Given,

$\mathrm{ℝ}$ be the set of all real numbers.

Now solving statement I : The function $f:\left(-\frac{\pi }{2},\frac{\pi }{2}\right)\to \mathrm{ℝ}$ defined by $f\left(x\right)=\sec x+\tan x$

Now differentiating the function with respect to $x$ we get,

$f^{\text{'}}\left(x\right)=\sec x\left(\sec x+\tan x\right)$

Now we know that $\sec x$ is always positive in given domain and $\sec x+\tan x$ will also be positive as $\tan x$ is negative in $\left(-\frac{\mathrm{\pi }}{2},0\right)$ but $\sec x\ge \tan x$ in $\left(-\frac{\mathrm{\pi }}{2},0\right)$

So, $f^{\text{'}}\left(x\right)\ge 0$ hence it is a one - one function.
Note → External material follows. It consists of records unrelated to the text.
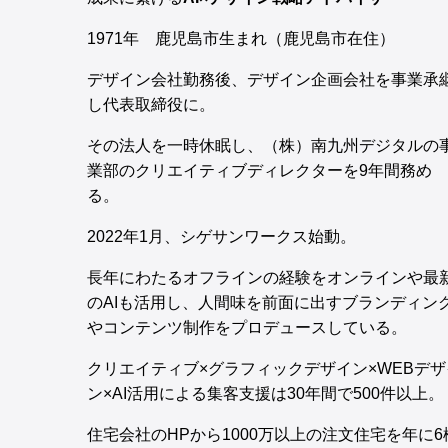
1971年 鹿児島市生まれ（鹿児島市在住）
デザイン会社勤務後、デザイン企画会社を事業承
し代表取締役に。
その法人を一時休眠し、（株）南九州デジタルの
業部のクリエイティブディレクターを9年間務め
る。
2022年1月、シゲサンワークス始動。
長年にわたるオフラインの経験をオンラインや最
のAIも活用し、人間味を前面に出すブランディン
やコンテンツ制作をプロデュースしている。
クリエイティブ×グラフィックデザイン×WEBデザ
ン×AI活用による集客支援は30年間で500件以上。
住宅会社のHPから1000万以上の注文住宅を年に6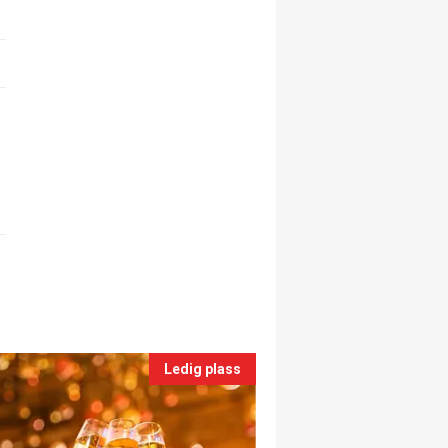
Ledig plass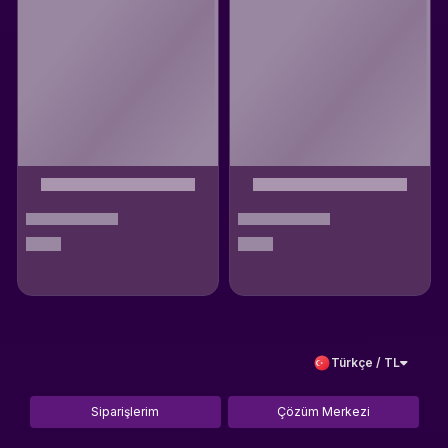
Türkçe / TL
Siparişlerim
Çözüm Merkezi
Now solving statement II : The function $f:[0,\infty )\to \mathrm{ℝ}$ defined by

$f\left(x\right)=x^2$

Differentiating the function we get,

$f^{\text{'}}\left(x\right)=2x$

$\Rightarrow f^{\text{'}}\left(x\right)\ge 0 \forall x\in [0,\infty )$

Hence it is also a one-one function.

So both are true.